Kubernetes & DevOps
Kubernetes & DevOps/senior/freq 5/5

Requests, Limits & QoS Classes

Requests drive scheduling and QoS class; limits drive throttling and OOMKill. Memory limits without matching JVM heap settings = surprise restarts.

kubernetesresourcesqos

Deep dive

QoS classes

  • Guaranteed: requests = limits on CPU and memory. Last to be evicted under node pressure.
  • Burstable: requests < limits. Most workloads. Eviction order depends on usage.
  • BestEffort: no requests/limits. First evicted.

CPU limits are usually wrong

Hard CPU limits cause throttling, which looks like latency spikes that are invisible in CPU graphs. Most teams should set CPU requests (for scheduling fairness) and skip CPU limits unless they have a noisy-neighbor problem.

Memory limits matter

Going over the memory limit = OOMKill, no grace. Set the JVM (MaxRAMPercentage) or Node (--max-old-space-size) runtime limit below the pod limit so the runtime fails gracefully instead.

Real-world example

From production

An ML inference service had latency p99 spikes of 5+ seconds. CPU usage looked fine. container_cpu_cfs_throttled_seconds_total showed massive throttling — the limit was 2 cores, but the model briefly burst to 8 during attention layers. Removing the CPU limit dropped p99 from 5 s to 200 ms with no impact on neighbors (the node had headroom).

Interview questions

2 senior-level
Q1Should you set CPU limits?

Usually no. CPU limits cause throttling that's invisible without container_cpu_cfs_throttled_seconds_total.
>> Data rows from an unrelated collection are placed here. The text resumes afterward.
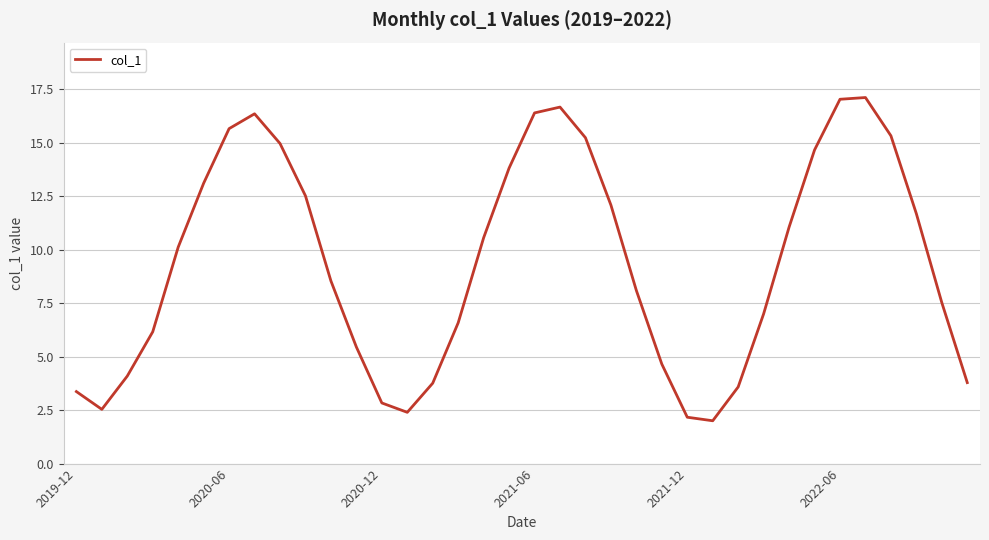

What is the minimum value shown in the chart?

2.0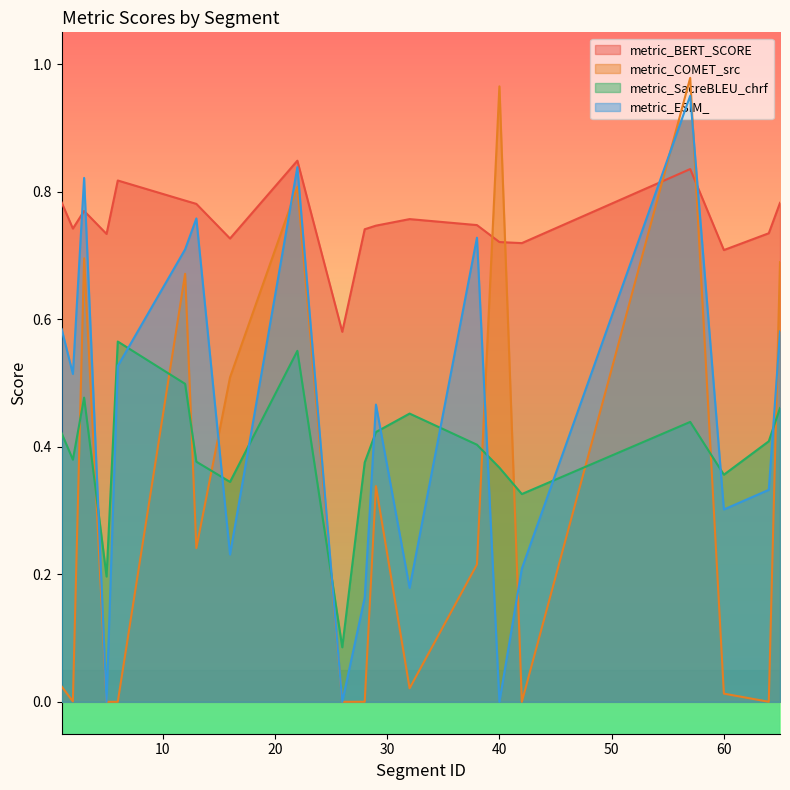

Reading left to right, extract all data points from this chart.

metric_BERT_SCORE: 0.8	0.7	0.8	0.7	0.8	0.8	0.8	0.7	0.8	0.6	0.7	0.7	0.8	0.7	0.7	0.7	0.8	0.7	0.7	0.8
metric_COMET_src: 0.0	0.0	0.7	0.0	0.0	0.7	0.2	0.5	0.8	0.0	0.0	0.3	0.0	0.2	1.0	0.0	1.0	0.0	0.0	0.7
metric_SacreBLEU_chrf: 0.4	0.4	0.5	0.2	0.6	0.5	0.4	0.3	0.6	0.1	0.4	0.4	0.5	0.4	0.4	0.3	0.4	0.4	0.4	0.5
metric_ESIM_: 0.6	0.5	0.8	0.0	0.5	0.7	0.8	0.2	0.8	0.0	0.2	0.5	0.2	0.7	0.0	0.2	1.0	0.3	0.3	0.6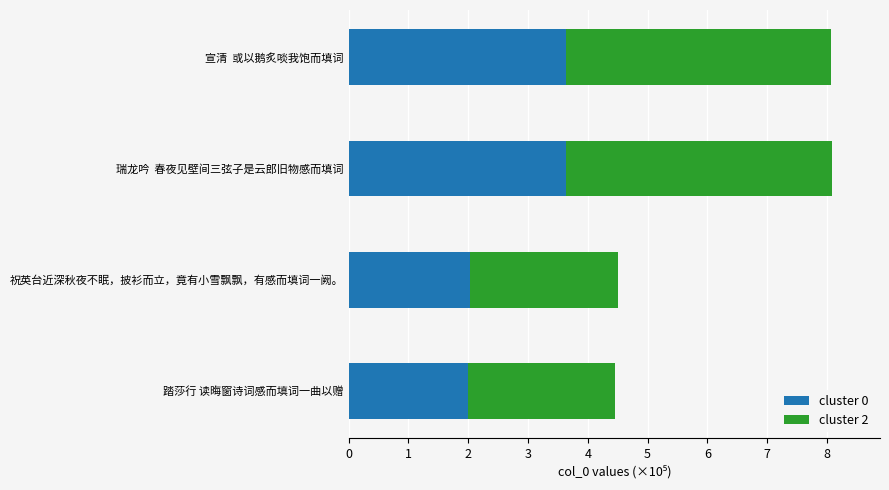

What is the lowest value of the cluster 0 series?

2.0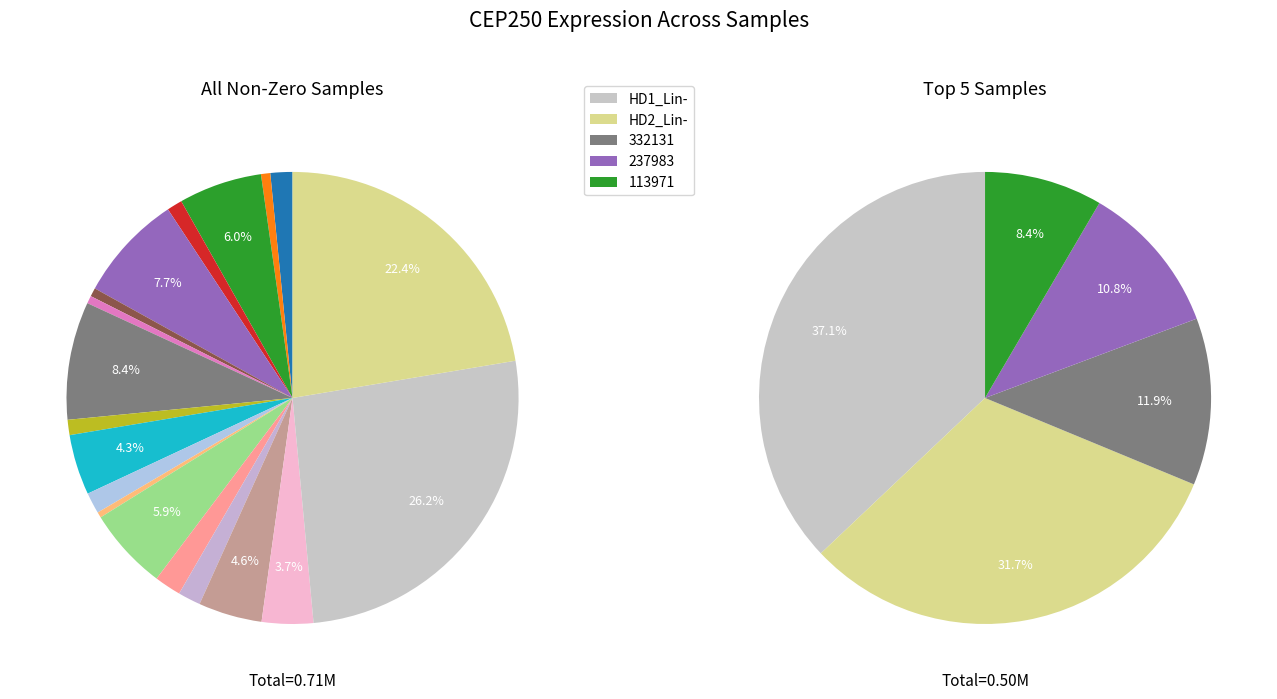

To the nearest percent, what is the difference between the HD1_Lin- and 332131 slice percentages?

18%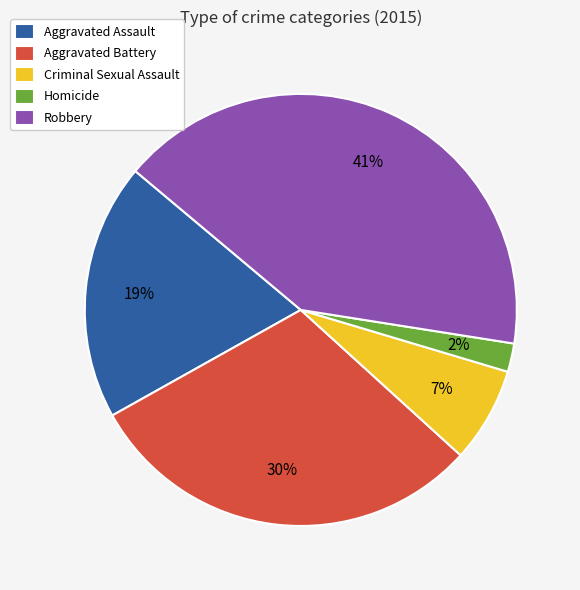

Does any single category account for the majority?

No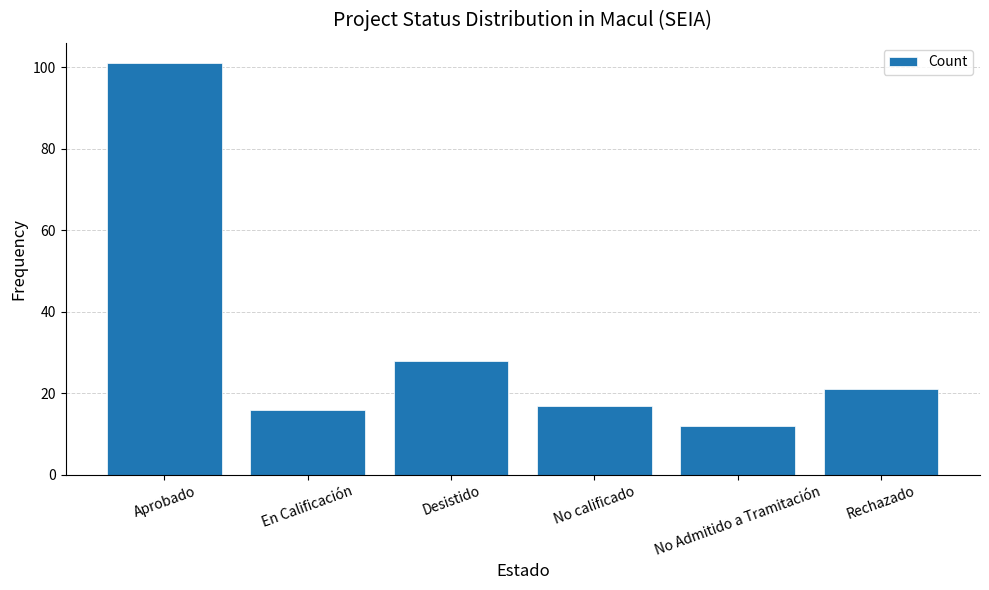

True or false: the data shows 21 at Rechazado.

True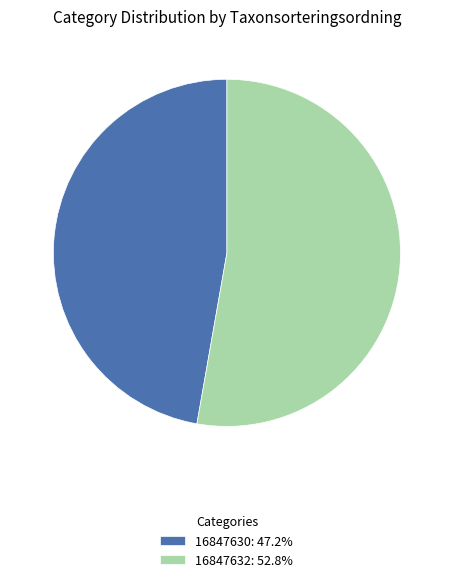

Between 16847632 and 16847630, which is larger?

16847632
Set requests for fair scheduling; only add limits when you have a measured noisy-neighbor problem.

Q2How do you size memory for a JVM pod?

Set the pod memory limit, then the JVM heap to ~70% of that via -XX:MaxRAMPercentage=70. Leaves room for metaspace, thread stacks, direct buffers, and the OS. Equal requests and limits give Guaranteed QoS.

Common mistakes

  • CPU limits set to the request value 'for safety' — guaranteed throttling.

  • JVM Xmx equal to pod memory limit — instant OOMKill on metaspace growth.

Trade-offs

  • Guaranteed QoS protects critical workloads but reduces bin-packing efficiency.

  • Letting pods burst CPU improves p99 but risks noisy neighbors on packed nodes.